VRS or Variable Rate Shading allows developers much finer-grained control of shading rates in any given scene, when powered by an NVIDIA Turing GPU. Each 16x16 pixel region of a scene can now have different level of shader detail and a different shading rate as a result. The diagram below shows the level of shader detail in 16x16 pixel regions, with the traditional 1x1 blue grid coloring each and every individual pixel. However, with VRS there are 6 additional lower resolution shader rates that can be applied in the 16x16 pixel region, thus also allowing for a possible increase in shader rates in certain areas, because VRS can conserve shader processing resources in other areas of the scene. The image below illustrates different level of detail for the car at full rate (in blue), or near the car once per every four pixels (in green), while the road on the left and right hand sides of the scene can be shaded once every 8 pixels at lower detail (in yellow).
The car example above is generally what’s referred to as Content Adaptive Shading. NVIDIA claims developers can implement content-based shading rate reductions without modifying their existing rendering pipeline and with only small changes to shader code. However, there are also other adaptive shading techniques like Motion Adaption Shading. Just as it sounds, Motion Adaptive Shading allows for shading rate reduction based on what your eye can actually see for objects in motion. Imagine yourself on a train, looking out the window. Your eyes can fix on an object or a certain area and pick up specific details of it. However, other areas outside that window will be blurred in your periphery, due to the motion of the train. It’s obviously wasteful to shade areas that are motion-blurred at full resolution, so this technique offers a reduced sampling rate, but enough so that it’s visually acceptable to the eye and also at a higher frame rate as a result. Motion Adaptive Shading can also be combined with Content Adaptive Shading for even better shader efficiency.
Other examples of VRS shading optimization techniques include Foveated Rendering, where shading is done at variable rates based on an area of a scene’s viewing angle to the human eye, and Texture Space shading, where game developers can reuse shader output in areas of a scene that are identical, rather than re-shading those areas wastefully.

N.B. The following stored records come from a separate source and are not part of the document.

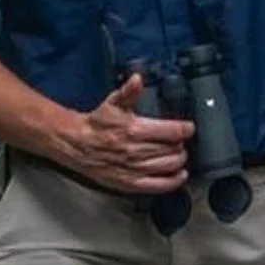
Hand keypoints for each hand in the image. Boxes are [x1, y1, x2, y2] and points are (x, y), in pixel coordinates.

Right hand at [60, 75, 191, 193]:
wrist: (76, 144)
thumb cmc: (96, 124)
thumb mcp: (113, 103)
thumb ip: (129, 91)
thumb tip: (137, 79)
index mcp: (134, 129)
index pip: (173, 131)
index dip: (186, 128)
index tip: (188, 127)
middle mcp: (135, 151)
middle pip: (173, 149)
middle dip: (181, 144)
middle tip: (180, 140)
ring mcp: (133, 169)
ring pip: (169, 166)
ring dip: (179, 160)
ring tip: (179, 154)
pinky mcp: (129, 183)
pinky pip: (158, 186)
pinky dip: (173, 182)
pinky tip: (179, 175)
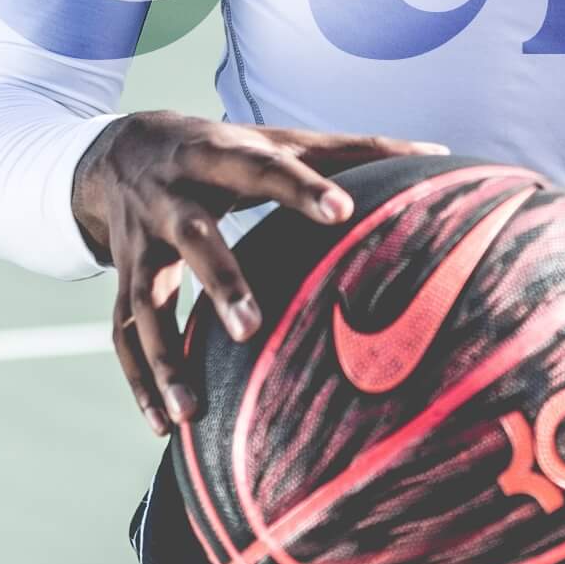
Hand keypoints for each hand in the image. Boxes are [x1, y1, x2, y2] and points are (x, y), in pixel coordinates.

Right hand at [73, 110, 446, 435]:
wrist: (122, 147)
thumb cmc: (227, 149)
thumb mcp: (283, 139)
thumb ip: (359, 149)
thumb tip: (442, 156)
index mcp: (221, 156)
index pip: (264, 169)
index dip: (303, 188)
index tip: (343, 212)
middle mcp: (173, 198)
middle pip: (193, 239)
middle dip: (219, 282)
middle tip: (251, 329)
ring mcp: (141, 243)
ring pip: (143, 302)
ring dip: (164, 357)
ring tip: (190, 413)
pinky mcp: (124, 277)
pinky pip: (124, 332)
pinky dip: (139, 379)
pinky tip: (163, 425)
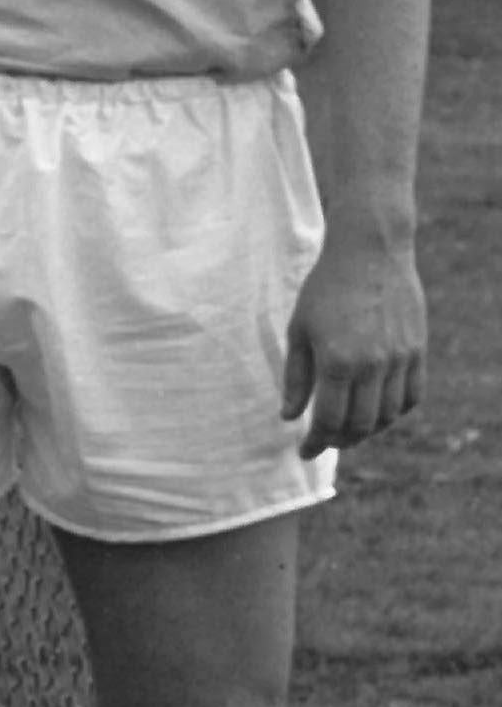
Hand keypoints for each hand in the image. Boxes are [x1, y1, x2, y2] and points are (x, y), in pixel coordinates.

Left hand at [282, 223, 425, 449]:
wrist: (370, 254)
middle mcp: (373, 365)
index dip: (316, 442)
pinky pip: (412, 396)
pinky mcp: (417, 351)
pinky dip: (395, 412)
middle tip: (325, 442)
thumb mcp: (299, 330)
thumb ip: (296, 377)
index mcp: (338, 361)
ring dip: (368, 430)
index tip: (304, 452)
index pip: (329, 420)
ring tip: (349, 430)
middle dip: (340, 441)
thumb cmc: (324, 290)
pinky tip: (378, 412)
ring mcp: (400, 359)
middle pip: (362, 425)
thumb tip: (289, 417)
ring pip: (388, 415)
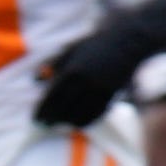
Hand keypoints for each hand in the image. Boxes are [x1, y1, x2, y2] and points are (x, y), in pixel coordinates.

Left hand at [33, 0, 165, 128]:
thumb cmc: (97, 42)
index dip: (43, 109)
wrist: (130, 40)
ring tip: (60, 125)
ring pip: (82, 112)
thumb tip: (36, 79)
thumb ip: (53, 64)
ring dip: (69, 121)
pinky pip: (98, 112)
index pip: (52, 96)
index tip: (36, 118)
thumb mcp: (71, 48)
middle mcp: (87, 81)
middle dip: (53, 118)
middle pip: (65, 107)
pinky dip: (87, 120)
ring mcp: (102, 88)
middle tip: (44, 125)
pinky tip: (79, 123)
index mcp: (73, 69)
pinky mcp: (114, 93)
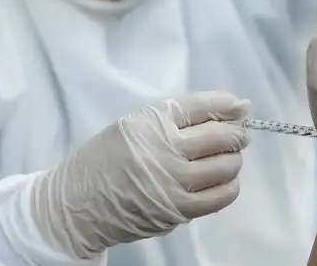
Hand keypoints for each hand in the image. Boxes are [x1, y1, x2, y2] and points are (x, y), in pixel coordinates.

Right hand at [28, 91, 250, 258]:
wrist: (77, 203)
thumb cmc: (108, 158)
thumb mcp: (136, 123)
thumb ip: (181, 115)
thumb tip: (237, 107)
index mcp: (152, 120)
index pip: (203, 106)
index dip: (228, 106)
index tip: (239, 108)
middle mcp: (165, 148)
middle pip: (221, 135)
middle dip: (235, 133)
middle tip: (233, 135)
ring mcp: (173, 181)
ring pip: (227, 165)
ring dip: (232, 159)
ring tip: (221, 158)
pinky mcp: (179, 209)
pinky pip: (222, 195)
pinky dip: (228, 184)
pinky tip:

Finally, Turing has better Multiview Rendering at more arbitrary points versus NVIDIA’s previous-generation architectures, with better granularity as well, for VR workloads. As VR devices and head mounted displays gain wider field of views and higher resolution, NVIDIA claims Turing has greater flexibility to take advantage of redundant geometry processing in VR application workloads. Turing’s new Variable Rate Shading techniques, as well as its more flexible Multiview Rendering capabilities will take time for developers to adopt, but the net gain could be over a 20 percent speed-up in graphically rich scenes and game engines, but with comparable or higher image quality as a result of these optimizations.